Joined: July 2003
Hi to all,
I'm a new member and an amateur philosopher.
I think therefore thinking is. Minimally, I know that I brought it forth and it exists in that sense. I experience it's existence. To know that anything is then it must be experienced in some sense. Whether it is real or not may be another matter. I can doubt that I exist but can it be doubted that thinking exists?
If thinking does not exist then it cannot produce knowledge of nor have any true relation to reality and, since all hypothesis is produced by thinking, then all science is dead in the water - at best it could describe but not predict. Successful prediction guarantees the genuine hold by science upon reality itself.

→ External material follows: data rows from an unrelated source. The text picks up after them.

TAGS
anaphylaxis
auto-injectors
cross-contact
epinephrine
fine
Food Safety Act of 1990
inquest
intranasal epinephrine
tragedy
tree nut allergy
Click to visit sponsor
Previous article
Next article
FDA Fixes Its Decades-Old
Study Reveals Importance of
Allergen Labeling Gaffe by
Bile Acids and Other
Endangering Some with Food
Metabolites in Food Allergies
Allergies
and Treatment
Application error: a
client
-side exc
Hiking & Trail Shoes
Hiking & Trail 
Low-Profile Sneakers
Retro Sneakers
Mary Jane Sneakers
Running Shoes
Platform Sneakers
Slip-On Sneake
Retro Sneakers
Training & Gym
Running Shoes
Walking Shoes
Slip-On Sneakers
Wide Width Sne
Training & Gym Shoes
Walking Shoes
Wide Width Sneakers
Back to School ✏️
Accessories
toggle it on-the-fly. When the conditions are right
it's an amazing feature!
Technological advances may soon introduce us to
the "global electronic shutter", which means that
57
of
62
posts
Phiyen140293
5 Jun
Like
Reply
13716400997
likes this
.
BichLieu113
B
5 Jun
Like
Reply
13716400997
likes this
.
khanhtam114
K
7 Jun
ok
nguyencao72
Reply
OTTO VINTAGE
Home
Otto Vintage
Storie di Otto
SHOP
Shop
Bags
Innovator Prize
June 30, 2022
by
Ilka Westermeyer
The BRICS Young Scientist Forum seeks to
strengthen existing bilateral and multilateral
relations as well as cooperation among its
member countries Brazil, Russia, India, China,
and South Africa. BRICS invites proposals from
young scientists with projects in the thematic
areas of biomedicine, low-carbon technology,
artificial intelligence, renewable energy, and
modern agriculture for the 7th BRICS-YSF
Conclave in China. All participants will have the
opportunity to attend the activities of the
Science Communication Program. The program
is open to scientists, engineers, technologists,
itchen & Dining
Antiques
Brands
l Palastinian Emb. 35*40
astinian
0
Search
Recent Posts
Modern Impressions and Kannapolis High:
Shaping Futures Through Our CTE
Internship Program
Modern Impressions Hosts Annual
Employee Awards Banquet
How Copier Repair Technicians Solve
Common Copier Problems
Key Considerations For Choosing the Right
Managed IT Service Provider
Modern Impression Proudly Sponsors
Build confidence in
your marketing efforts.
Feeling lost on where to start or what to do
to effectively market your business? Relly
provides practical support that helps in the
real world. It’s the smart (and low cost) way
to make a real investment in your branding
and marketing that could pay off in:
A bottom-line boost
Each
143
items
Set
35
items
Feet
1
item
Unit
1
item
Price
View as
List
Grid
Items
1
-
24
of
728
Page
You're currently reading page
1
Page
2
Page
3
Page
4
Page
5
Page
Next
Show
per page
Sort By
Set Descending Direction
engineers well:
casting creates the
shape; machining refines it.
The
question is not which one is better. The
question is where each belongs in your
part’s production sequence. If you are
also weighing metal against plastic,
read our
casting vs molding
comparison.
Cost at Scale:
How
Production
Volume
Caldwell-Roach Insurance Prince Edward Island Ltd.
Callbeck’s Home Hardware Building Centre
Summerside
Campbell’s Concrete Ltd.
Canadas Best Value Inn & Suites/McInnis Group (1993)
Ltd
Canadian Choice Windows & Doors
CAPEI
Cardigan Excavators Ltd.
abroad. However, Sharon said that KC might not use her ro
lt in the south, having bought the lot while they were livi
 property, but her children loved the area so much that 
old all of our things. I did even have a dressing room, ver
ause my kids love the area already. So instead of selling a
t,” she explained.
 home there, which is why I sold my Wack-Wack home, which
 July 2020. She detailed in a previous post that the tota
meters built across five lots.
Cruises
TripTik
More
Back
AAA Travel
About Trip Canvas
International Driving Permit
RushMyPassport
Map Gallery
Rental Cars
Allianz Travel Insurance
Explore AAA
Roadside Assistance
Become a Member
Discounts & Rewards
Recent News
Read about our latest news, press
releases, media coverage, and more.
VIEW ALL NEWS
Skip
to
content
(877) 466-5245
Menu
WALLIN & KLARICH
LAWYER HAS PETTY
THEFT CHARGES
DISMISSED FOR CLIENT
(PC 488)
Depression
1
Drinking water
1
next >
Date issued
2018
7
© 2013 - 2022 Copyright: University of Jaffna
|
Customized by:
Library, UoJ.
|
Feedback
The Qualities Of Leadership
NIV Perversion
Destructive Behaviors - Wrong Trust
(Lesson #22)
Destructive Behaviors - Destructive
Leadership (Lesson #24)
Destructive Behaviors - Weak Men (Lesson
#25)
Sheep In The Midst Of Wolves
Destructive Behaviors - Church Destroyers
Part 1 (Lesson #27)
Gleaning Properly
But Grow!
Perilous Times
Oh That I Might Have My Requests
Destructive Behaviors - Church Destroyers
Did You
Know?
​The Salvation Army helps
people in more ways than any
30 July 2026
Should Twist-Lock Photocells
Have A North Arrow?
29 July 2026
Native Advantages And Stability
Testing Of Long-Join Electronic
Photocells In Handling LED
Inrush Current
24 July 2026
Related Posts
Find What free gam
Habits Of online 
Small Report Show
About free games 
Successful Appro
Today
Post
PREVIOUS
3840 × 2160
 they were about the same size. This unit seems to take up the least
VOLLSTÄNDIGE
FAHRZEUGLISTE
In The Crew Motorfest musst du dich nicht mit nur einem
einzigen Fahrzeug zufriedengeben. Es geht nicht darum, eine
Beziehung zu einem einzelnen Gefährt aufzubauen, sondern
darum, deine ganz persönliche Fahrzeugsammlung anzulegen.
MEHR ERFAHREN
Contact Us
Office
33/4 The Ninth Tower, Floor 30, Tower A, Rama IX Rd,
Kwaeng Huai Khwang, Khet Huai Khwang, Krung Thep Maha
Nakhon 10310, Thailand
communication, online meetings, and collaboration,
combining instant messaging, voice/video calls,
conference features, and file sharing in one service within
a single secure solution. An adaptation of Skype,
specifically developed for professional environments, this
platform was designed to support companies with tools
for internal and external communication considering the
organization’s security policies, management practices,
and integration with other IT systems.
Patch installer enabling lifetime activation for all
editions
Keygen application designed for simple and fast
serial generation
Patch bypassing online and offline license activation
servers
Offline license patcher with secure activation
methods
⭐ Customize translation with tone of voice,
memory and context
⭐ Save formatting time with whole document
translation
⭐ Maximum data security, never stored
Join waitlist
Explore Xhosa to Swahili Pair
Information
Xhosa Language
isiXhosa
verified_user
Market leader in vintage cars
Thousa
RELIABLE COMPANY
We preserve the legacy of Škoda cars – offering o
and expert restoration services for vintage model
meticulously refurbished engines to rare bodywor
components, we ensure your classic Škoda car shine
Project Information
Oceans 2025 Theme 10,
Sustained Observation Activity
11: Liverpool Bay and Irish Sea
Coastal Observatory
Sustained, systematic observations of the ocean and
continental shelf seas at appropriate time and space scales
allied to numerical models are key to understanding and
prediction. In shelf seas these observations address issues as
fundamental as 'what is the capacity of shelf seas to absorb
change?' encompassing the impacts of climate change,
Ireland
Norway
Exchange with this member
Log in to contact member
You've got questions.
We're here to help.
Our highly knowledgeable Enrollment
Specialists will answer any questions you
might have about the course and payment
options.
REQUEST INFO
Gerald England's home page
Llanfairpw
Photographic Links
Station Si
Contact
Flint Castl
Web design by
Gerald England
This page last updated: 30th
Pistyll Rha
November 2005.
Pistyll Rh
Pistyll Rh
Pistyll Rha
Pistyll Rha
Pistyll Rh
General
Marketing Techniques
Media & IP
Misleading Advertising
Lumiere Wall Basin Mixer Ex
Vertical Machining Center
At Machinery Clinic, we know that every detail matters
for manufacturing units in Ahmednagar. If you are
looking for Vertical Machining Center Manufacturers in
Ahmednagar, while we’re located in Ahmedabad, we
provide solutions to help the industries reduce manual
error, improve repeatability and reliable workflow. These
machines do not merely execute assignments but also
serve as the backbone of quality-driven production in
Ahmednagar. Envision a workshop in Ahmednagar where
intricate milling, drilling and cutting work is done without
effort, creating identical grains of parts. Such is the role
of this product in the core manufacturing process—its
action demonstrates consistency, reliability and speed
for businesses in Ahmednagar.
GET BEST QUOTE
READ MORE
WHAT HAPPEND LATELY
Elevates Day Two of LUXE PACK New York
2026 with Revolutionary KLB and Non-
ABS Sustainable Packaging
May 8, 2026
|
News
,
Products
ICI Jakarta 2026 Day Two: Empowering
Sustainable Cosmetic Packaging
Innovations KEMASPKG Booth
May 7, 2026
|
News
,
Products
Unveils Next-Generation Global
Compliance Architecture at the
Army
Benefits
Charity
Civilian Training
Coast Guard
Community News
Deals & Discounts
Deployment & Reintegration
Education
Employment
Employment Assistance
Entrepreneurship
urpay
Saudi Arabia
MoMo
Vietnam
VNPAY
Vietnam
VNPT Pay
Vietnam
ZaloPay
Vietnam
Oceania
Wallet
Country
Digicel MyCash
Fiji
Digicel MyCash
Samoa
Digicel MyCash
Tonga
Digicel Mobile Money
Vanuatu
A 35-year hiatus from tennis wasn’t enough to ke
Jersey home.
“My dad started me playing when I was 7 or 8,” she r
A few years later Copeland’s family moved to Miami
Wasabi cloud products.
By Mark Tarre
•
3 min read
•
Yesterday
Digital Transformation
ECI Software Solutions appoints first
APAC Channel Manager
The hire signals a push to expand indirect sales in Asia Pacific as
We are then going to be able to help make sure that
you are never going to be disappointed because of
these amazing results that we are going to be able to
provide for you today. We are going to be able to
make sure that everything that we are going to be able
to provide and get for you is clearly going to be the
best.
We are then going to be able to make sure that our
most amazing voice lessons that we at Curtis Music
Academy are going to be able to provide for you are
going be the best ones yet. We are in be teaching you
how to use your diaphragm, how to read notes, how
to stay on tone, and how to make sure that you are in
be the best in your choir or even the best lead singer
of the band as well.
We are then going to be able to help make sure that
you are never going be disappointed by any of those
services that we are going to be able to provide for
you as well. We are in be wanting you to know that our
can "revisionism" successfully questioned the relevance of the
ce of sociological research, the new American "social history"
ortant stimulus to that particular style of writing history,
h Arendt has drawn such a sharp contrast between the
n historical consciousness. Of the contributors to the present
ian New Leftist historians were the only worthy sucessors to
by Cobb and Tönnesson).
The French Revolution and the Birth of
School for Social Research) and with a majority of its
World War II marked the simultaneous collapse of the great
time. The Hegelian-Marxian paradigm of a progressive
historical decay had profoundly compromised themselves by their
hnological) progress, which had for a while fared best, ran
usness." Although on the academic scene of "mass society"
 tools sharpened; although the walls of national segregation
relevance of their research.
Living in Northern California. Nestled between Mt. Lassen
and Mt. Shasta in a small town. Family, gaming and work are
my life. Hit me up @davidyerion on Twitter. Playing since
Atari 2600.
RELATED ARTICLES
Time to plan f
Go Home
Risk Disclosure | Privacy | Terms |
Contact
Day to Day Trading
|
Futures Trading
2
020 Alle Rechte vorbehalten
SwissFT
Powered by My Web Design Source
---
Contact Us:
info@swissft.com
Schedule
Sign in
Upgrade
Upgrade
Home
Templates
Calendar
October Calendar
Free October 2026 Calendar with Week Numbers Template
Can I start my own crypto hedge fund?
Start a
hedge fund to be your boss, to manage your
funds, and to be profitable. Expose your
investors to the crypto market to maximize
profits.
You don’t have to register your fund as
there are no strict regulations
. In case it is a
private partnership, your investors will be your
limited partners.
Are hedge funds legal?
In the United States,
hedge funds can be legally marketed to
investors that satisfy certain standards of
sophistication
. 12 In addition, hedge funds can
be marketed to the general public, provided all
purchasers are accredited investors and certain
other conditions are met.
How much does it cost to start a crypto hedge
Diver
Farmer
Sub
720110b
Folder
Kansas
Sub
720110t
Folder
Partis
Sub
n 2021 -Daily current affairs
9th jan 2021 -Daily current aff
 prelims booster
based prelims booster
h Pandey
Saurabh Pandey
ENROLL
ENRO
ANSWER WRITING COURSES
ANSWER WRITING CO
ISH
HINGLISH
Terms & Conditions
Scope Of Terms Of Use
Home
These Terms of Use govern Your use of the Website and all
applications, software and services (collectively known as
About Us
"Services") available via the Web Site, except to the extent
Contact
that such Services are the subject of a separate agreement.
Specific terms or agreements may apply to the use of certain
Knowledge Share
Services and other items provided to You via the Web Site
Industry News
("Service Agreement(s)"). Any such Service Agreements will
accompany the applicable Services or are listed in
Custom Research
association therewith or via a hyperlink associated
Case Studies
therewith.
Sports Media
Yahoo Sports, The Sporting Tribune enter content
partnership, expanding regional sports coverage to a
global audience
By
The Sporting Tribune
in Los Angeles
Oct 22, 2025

Science is the application of thinking to observation. Then if thinking exists then, ultimately, knowledge and reality must coincide. Granted this is already highly contentious - we are exactly at De Anima III.5 (430a10-26), the most heavily disputed 16 lines in all Western philosophy:
"But since in all nature one thing is the material for each kind (this is what is in potency all the particular things of that kind), but it is something else that is the causal and productive thing by which all of them are formed, as is the case with an art in relation to its material, it is necessary in the soul to that these distinct things be present; the one sort is intellect by becoming all things, the other sort by forming all things, in the way an active condition such as light does, for in a certain way light too makes the colors that are in potency be at work as colors. This sort of intellect is separate, as well as being without attributes and unmixed, since it is by its thinghood a being-at-work, for what acts is always distinguished in stature above what is acted upon, as a governing source is above the material it works on. Knowledge, in its being-at-work, is the same as the thing it knows, and while knowledge in potency comes first in any one knower, in the whole of things it does not take precedence even in time. This does not mean that at one time it thinks but at another time it does not think, but separated it is just exactly what it is and this alone is deathless and everlasting (though we have no memory, because this sort of intellect is not acted upon, while the sort that is acted upon is destructible), and without this nothing thinks." - On the Soul, Joe Sachs, Green Lion Press, 2001, p142-3.
Greek - Scholastic vocabulary - Sachs
hyle (timber) - matter - material
dynamis - potential - potency
energeia - actual - being-at-work
ousia - substance - thinghood
(This last is "a way of being that belongs to anything which has attributes but but is not an attribute of anything, which is also separate and a this (Metaphysics 1028b 38-39, 1029a 27-28)." Sachs p201.)
The dynamis of knowledge is observation, the energeia is thinking. Traditional dispute over the passage is whether the activity is something merely human or extra-human. If thinking exists whether or not 'I' do then the answer is both.
Assume for a moment that thinking is the permanent, deathless and everlasting being and therefore this generates all reality, simultaneously with the possibility for finite knowers to cognise that reality. How could the creation of the world possibly proceed?
There is no dynamis, nothing, no material to be designed. It has to be creation from absolute ignorance. Thinking on its own is ignorant. The only thinghood is that of thinking itself.
If thinking puts forth its own being into a many, who have the possibility to be knowers because there are others to be known. This many form a community around the hub of thinking. Now this next point is the most speculative that I'm putting forth here. Let a community be a relation between mutually dependent existents, i.e. one die, the community dies - the very existence of each is dependent upon the existence of the others (you'll see why soon).
Now break the communal relation. Either the existents become separately independent or they become mutally exclusive but remain dependent (I can think of no other possiblities). The idea of separation between independent existents is better known as space and mutually exclusive dependency is necessarily a sequence or the idea of time.
This is sure to sound too far-fetched but you may well have read last december's Scientific American with the cover story on Fotini Markopoulou. She generates space and time by placing human beings upon the nodes of a network. A network is the mathematical abstraction of community.